Стремянной обернулся. К нему бежал командир трофейной команды капитан Соловьев. Он почти задохнулся от сильного бега — после тяжелого ранения в грудь его перевели на нестроевую должность. До сих пор в трофейной команде было не очень-то много работы, но сегодня команда тоже вошла в дело, и Соловьев метался из одного конца города в другой.
— Что такое, — строго спросил Стремянной, — чего вы бегаете?
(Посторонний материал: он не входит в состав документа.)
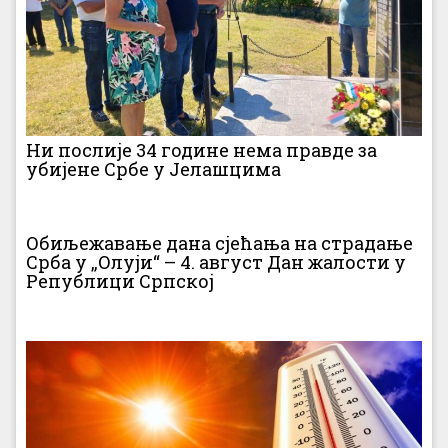
Ни послије 34 године нема правде за
убијене Србе у Јелашцима
Обиљежавање дана сјећања на страдање
Срба у „Олуји“ – 4. август Дан жалости у
Републици Српској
Что случилось?..
— Товарищ подполковник, — сразу осекшись, доложил капитан, — уже обнаружено пять крупных складов с продовольствием и обмундированием!.. Вон видите церковь? — Он показал на большую старинную церковь с высокой колокольней. — Она почти до самого верха набита ящиками с консервами, маслом, винами… Не только нашей дивизии, всей армии на месяц продовольствия хватит!..
— Поставьте охрану! — сказал Стремянной. — Противник еще недалеко, всякие неожиданности могут быть. Без моего разрешения никому ни капли!
— Слушаюсь! Ни капли! — Соловьев козырнул, быстро повернулся и побежал назад.
А Громов, Иванов и Стремянной зашагали к своей машине.
— Куда же теперь? — спросил Иванов. — В лагерь, что ли?
— Дело! Поехали.
Едва успели они занять места в машине, как на площадь из боковой улицы вышли несколько солдат с автоматами. Они вели двух пленных гитлеровцев. Немцы, в одних куцых мундирах с поднятыми воротниками, брели, поеживаясь от холода.
Стремянной невольно остановил глаза на одном из пленных. Это был уже немолодой человек, плотный, в темных очках. Должно быть, почувствовав на себе чужой внимательный взгляд, эсэсовец поднял плечи и отвернулся. В эту минуту шофер включил скорость, и машина тронулась, оставив далеко позади и пленных и конвой.
Вдруг рука Иванова в толстой теплой варежке легонько коснулась плеча Стремянного.
Стремянной обернулся.
— Музей тут, на углу!.. — сказал Иванов. — Давай остановимся на минутку.
Они подъехали к двухэтажному каменному зданию, облицованному белыми керамическими плитками. Через весь фасад тянулась темная мозаичная надпись: «Городской музей».